## Cuplikan Teks
=-=-=-=-=

Mohon tunggu...
RuRy
RuRy Mohon Tunggu... Wiraswasta - Lahir di Demak Jawa Tengah

Orang biasa dari desa

Selanjutnya

Tutup

Humaniora Pilihan

Mengapa Rasa Ingin Tahu dan Empati Bisa Hilang?

29 Januari 2020   09:01 Diperbarui: 5 Juni 2020   17:08 1098
+
Laporkan Konten
Laporkan Akun
Kompasiana adalah platform blog. Konten ini menjadi tanggung jawab bloger dan tidak mewakili pandangan redaksi Kompas.
Lihat foto
Bagikan ide kreativitasmu dalam bentuk konten di Kompasiana | Sumber gambar: Freepik

Waktu begitu cepat berputar, terlebih dimana zaman serba instan seolah menuntut kita harus mengikuti iramanya. Padatnya aktivitas harian yang terus berulang dalam waktu dan gerak yang sama seperti mempersempit adanya waktu luang. Pelan tapi pasti hal ini akan bermuara pada sempitnya sudut pandang. Lalu, mengapa bisa demikian?

=-=-=-=-=

## Perintah Kerja A
Tuliskan ulang tanpa mengubah apa pun bagian tulisan tentang hilangnya rasa ingin tahu dan empati, mulai dari "Mengapa Rasa Ingin" dan berakhir di "mengapa bisa demikian?".

Isi halaman hasil transkripsi:

=-=-=-=-=

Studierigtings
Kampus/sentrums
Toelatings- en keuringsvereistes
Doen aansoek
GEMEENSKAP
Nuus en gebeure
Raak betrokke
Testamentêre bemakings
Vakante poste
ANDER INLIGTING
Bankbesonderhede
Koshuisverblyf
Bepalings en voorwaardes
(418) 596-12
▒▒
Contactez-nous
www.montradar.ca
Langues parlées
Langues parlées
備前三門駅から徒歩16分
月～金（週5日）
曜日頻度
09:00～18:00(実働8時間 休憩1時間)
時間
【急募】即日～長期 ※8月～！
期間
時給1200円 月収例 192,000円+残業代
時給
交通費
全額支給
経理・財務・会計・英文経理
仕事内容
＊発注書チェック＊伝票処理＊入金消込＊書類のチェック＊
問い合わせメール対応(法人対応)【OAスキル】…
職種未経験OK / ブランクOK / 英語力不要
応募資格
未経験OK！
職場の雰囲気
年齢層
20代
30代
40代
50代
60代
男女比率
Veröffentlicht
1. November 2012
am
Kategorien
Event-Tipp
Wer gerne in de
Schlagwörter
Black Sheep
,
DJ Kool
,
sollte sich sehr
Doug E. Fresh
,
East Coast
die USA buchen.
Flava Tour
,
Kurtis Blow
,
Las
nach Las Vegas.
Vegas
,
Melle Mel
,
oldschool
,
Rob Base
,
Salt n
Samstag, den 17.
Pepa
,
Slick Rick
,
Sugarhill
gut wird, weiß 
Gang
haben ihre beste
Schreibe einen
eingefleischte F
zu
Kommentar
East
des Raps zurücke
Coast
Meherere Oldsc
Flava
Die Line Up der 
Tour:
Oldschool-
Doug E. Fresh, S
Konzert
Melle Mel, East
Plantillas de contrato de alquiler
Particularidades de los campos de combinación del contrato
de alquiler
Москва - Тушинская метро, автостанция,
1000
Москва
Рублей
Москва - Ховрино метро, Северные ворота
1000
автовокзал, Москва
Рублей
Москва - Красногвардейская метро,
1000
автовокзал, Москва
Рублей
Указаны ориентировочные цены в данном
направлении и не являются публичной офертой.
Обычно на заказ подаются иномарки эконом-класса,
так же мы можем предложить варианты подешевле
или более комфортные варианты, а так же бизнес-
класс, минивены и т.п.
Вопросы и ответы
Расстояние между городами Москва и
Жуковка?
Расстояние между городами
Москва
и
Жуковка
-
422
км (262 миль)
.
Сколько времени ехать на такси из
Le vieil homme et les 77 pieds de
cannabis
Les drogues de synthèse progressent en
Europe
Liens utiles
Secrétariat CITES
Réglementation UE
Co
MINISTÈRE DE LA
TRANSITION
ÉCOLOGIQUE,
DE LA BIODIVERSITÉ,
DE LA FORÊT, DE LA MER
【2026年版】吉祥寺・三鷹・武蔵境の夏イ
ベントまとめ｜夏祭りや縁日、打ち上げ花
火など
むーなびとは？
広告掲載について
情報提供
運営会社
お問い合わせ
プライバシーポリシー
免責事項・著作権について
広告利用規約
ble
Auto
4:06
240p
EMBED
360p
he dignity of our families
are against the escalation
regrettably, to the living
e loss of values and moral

=-=-=-=-=

## Perintah Kerja B
Ambil setiap baris catatan yang memuat kata "варианты".

## Tempat Jawaban A
Mengapa Rasa Ingin Tahu dan Empati Bisa Hilang?

29 Januari 2020   09:01 Diperbarui: 5 Juni 2020   17:08 1098
+
Laporkan Konten
Laporkan Akun
Kompasiana adalah platform blog. Konten ini menjadi tanggung jawab bloger dan tidak mewakili pandangan redaksi Kompas.
Lihat foto
Bagikan ide kreativitasmu dalam bentuk konten di Kompasiana | Sumber gambar: Freepik

Waktu begitu cepat berputar, terlebih dimana zaman serba instan seolah menuntut kita harus mengikuti iramanya. Padatnya aktivitas harian yang terus berulang dalam waktu dan gerak yang sama seperti mempersempit adanya waktu luang. Pelan tapi pasti hal ini akan bermuara pada sempitnya sudut pandang. Lalu, mengapa bisa demikian?

## Tempat Jawaban B
так же мы можем предложить варианты подешевле
или более комфортные варианты, а так же бизнес-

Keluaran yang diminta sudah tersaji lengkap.